┌──

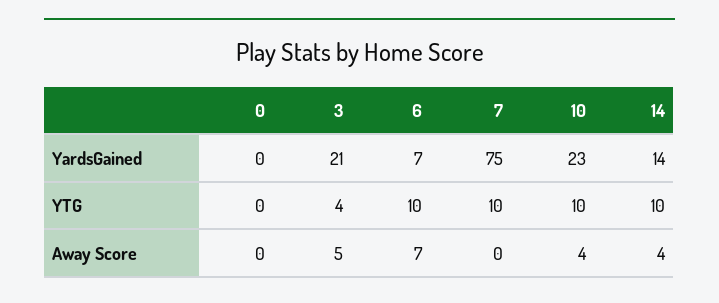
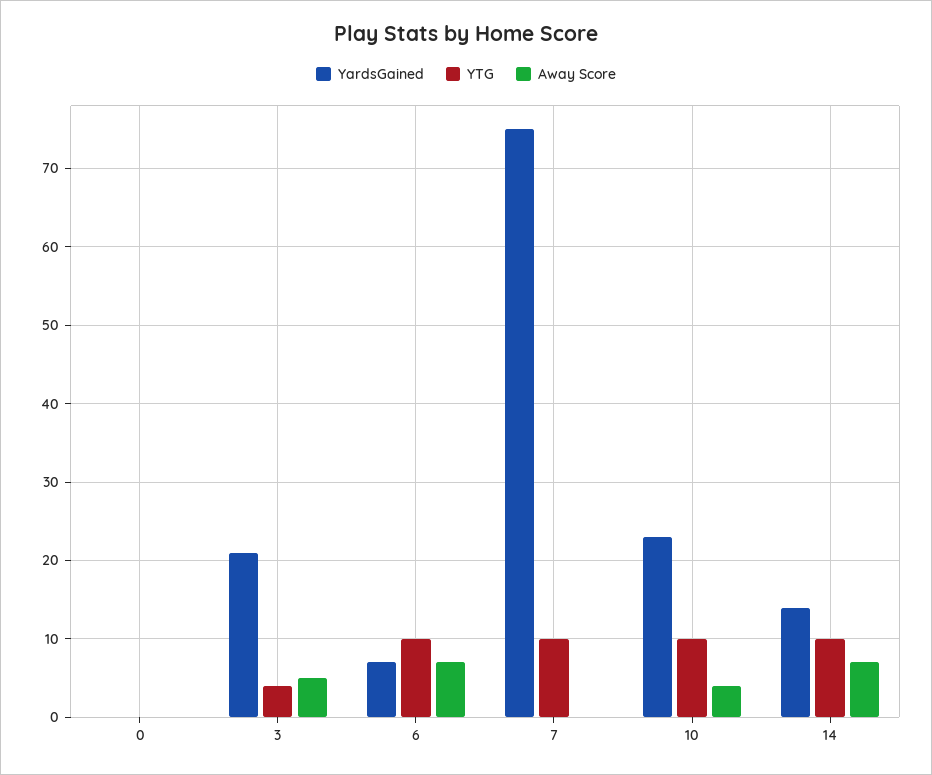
  {
    "YardsGained": {
      "0": 0,
      "3": 21,
      "6": 7,
      "7": 75,
      "10": 23,
      "14": 14
    },
    "YTG": {
      "0": 0,
      "3": 4,
      "6": 10,
      "7": 10,
      "10": 10,
      "14": 10
    },
    "Away Score": {
      "0": 0,
      "3": 5,
      "6": 7,
      "7": 0,
      "10": 4,
-     "14": 4
+     "14": 7
    }
  }

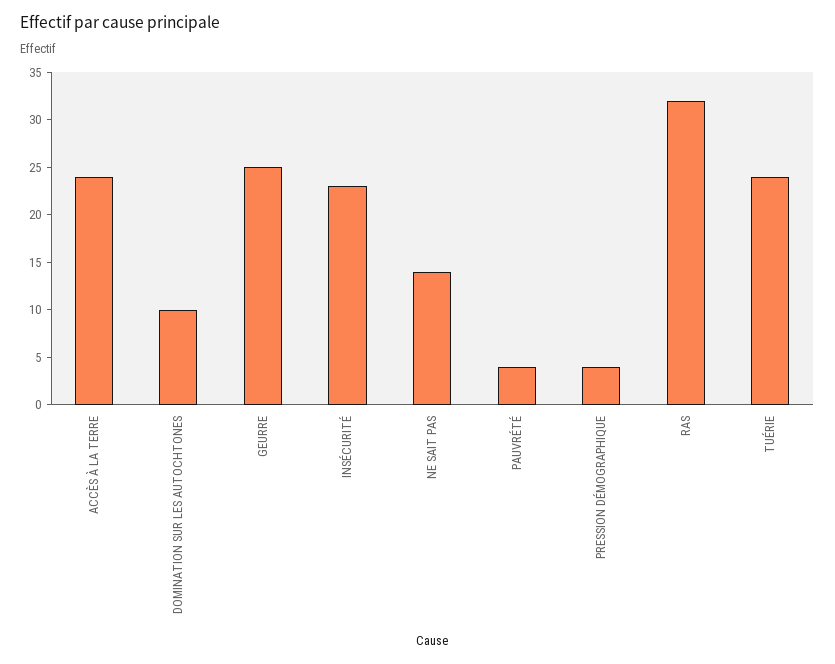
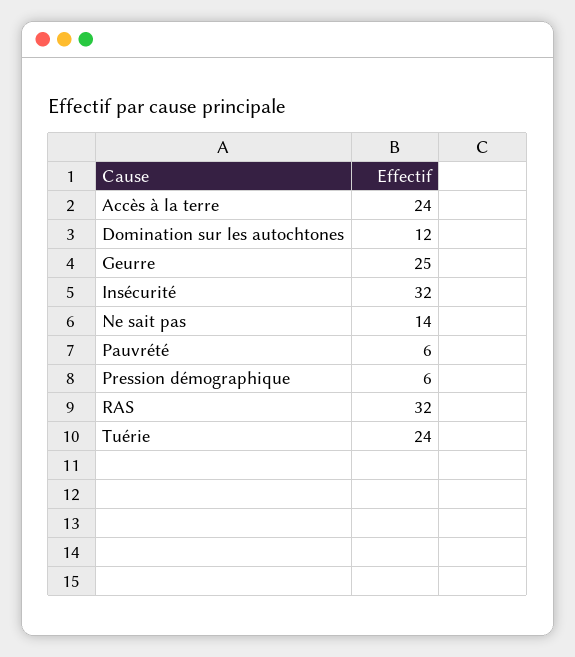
  {
    "ACCÈS À LA TERRE": 24,
-   "DOMINATION SUR LES AUTOCHTONES": 10,
+   "DOMINATION SUR LES AUTOCHTONES": 12,
    "GEURRE": 25,
-   "INSÉCURITÉ": 23,
+   "INSÉCURITÉ": 32,
    "NE SAIT PAS": 14,
-   "PAUVRÉTÉ": 4,
+   "PAUVRÉTÉ": 6,
-   "PRESSION DÉMOGRAPHIQUE": 4,
+   "PRESSION DÉMOGRAPHIQUE": 6,
    "RAS": 32,
    "TUÉRIE": 24
  }

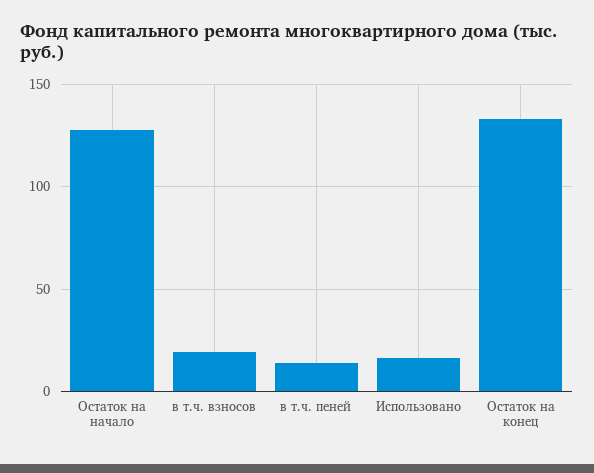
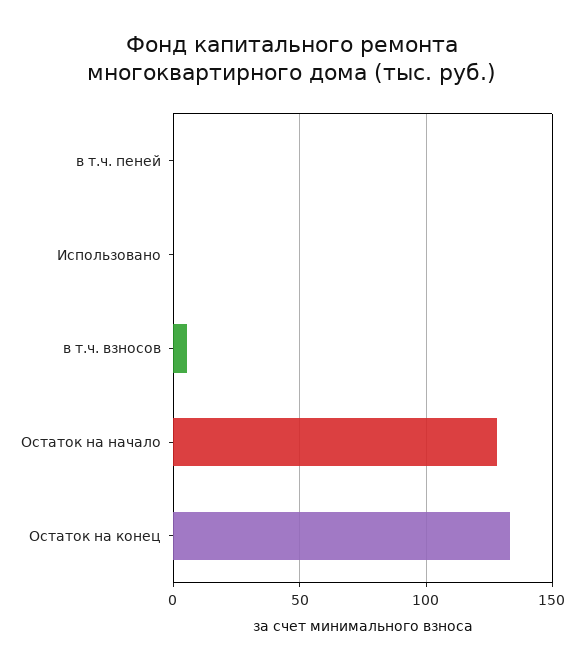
  {
    "Остаток на начало": 130,
-   "в т.ч. взносов": 20,
+   "в т.ч. взносов": 5,
-   "в т.ч. пеней": 15,
+   "в т.ч. пеней": 0,
-   "Использовано": 15,
+   "Использовано": 0,
    "Остаток на конец": 135
  }

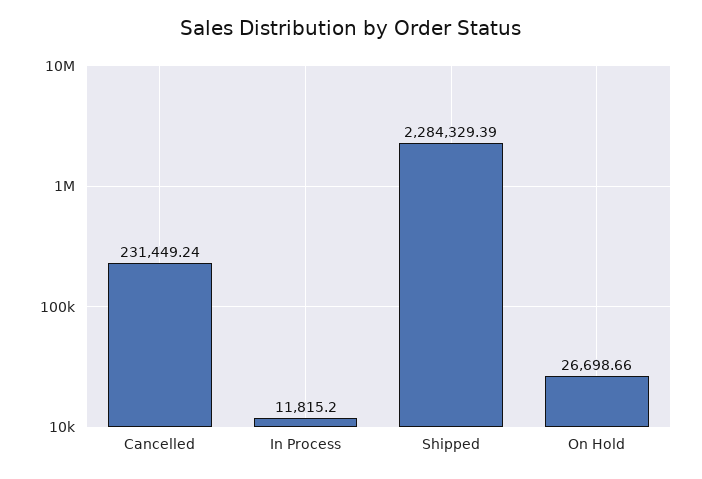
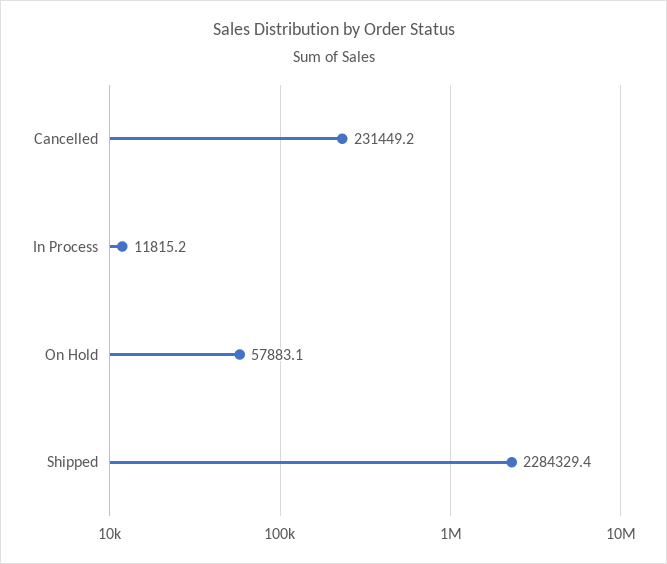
  {
    "Cancelled": 231449.24,
    "In Process": 11815.2,
    "Shipped": 2284329.39,
-   "On Hold": 26698.66
+   "On Hold": 57883.1
  }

└──

* **What is required**
Copy the data character for character, but drop all pictures from the copy.

* **Expected answer**
  {
    "YardsGained": {
      "0": 0,
      "3": 21,
      "6": 7,
      "7": 75,
      "10": 23,
      "14": 14
    },
    "YTG": {
      "0": 0,
      "3": 4,
      "6": 10,
      "7": 10,
      "10": 10,
      "14": 10
    },
    "Away Score": {
      "0": 0,
      "3": 5,
      "6": 7,
      "7": 0,
      "10": 4,
-     "14": 4
+     "14": 7
    }
  }

  {
    "ACCÈS À LA TERRE": 24,
-   "DOMINATION SUR LES AUTOCHTONES": 10,
+   "DOMINATION SUR LES AUTOCHTONES": 12,
    "GEURRE": 25,
-   "INSÉCURITÉ": 23,
+   "INSÉCURITÉ": 32,
    "NE SAIT PAS": 14,
-   "PAUVRÉTÉ": 4,
+   "PAUVRÉTÉ": 6,
-   "PRESSION DÉMOGRAPHIQUE": 4,
+   "PRESSION DÉMOGRAPHIQUE": 6,
    "RAS": 32,
    "TUÉRIE": 24
  }

  {
    "Остаток на начало": 130,
-   "в т.ч. взносов": 20,
+   "в т.ч. взносов": 5,
-   "в т.ч. пеней": 15,
+   "в т.ч. пеней": 0,
-   "Использовано": 15,
+   "Использовано": 0,
    "Остаток на конец": 135
  }

  {
    "Cancelled": 231449.24,
    "In Process": 11815.2,
    "Shipped": 2284329.39,
-   "On Hold": 26698.66
+   "On Hold": 57883.1
  }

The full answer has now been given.